++++ SOURCE EXTRACT ++++

Former President George H.W. Bush used a choice word when describing his son’s vice president.
“He just became very hard-line and very different from the Dick Cheney I knew and worked with,” Bush told biographer Jon Meacham. After Sept. 11, Bush told Meacham, Cheney became “just iron-ass. His seeming knuckling under to the real hard-charging guys who want to fight about everything, use force to get our way in the Middle East.”
The epithet — “iron ass” — sounded vintage so it made us wonder where it came from. Unfortunately, the authority on the English language — the Oxford American Dictionary — doesn’t include the word.
Emily Brewster, an associate editor at Merriam-Webster, however, said that from what she was able to dig up, the term seems to come from the World War II era.
Indeed, The New Partridge Dictionary of Slang and Unconventional English dates the noun — meaning a “stern, demanding, unrelenting person” — back to 1942.
That’s when the epithet was used for Curtis L. LeMay, a notoriously obstinate Air Force general, who became famous for his work during World War II.

++++ RECORDS SHOWN ++++

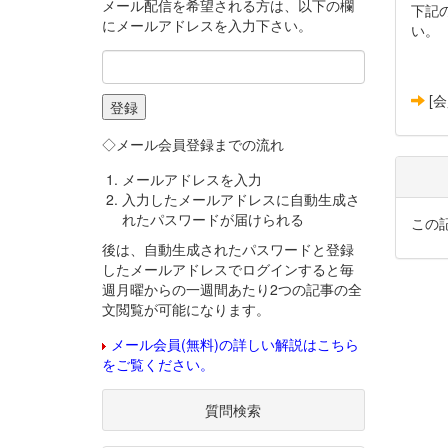
メール配信を希望される方は、以下の欄
下記
にメールアドレスを入力下さい。
い。
[
◇メール会員登録までの流れ
メールアドレスを入力
入力したメールアドレスに自動生成さ
れたパスワードが届けられる
この
後は、自動生成されたパスワードと登録
したメールアドレスでログインすると毎
週月曜からの一週間あたり2つの記事の全
文閲覧が可能になります。
メール会員(無料)の詳しい解説はこちら
をご覧ください。
質問検索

++++

■ **WHAT IS NEEDED**:
Answer these from the passage on Bush's remark about Cheney:
(a) Which dictionary does the passage say leaves out the word?
(b) Who at Merriam-Webster said the term seems to come from the World War II era, and what is her job there?
(c) To what year does The New Partridge Dictionary of Slang and Unconventional English date the noun?

■ **WORKED SOLUTION**:
(a) The Oxford American Dictionary
(b) Emily Brewster, an associate editor
(c) 1942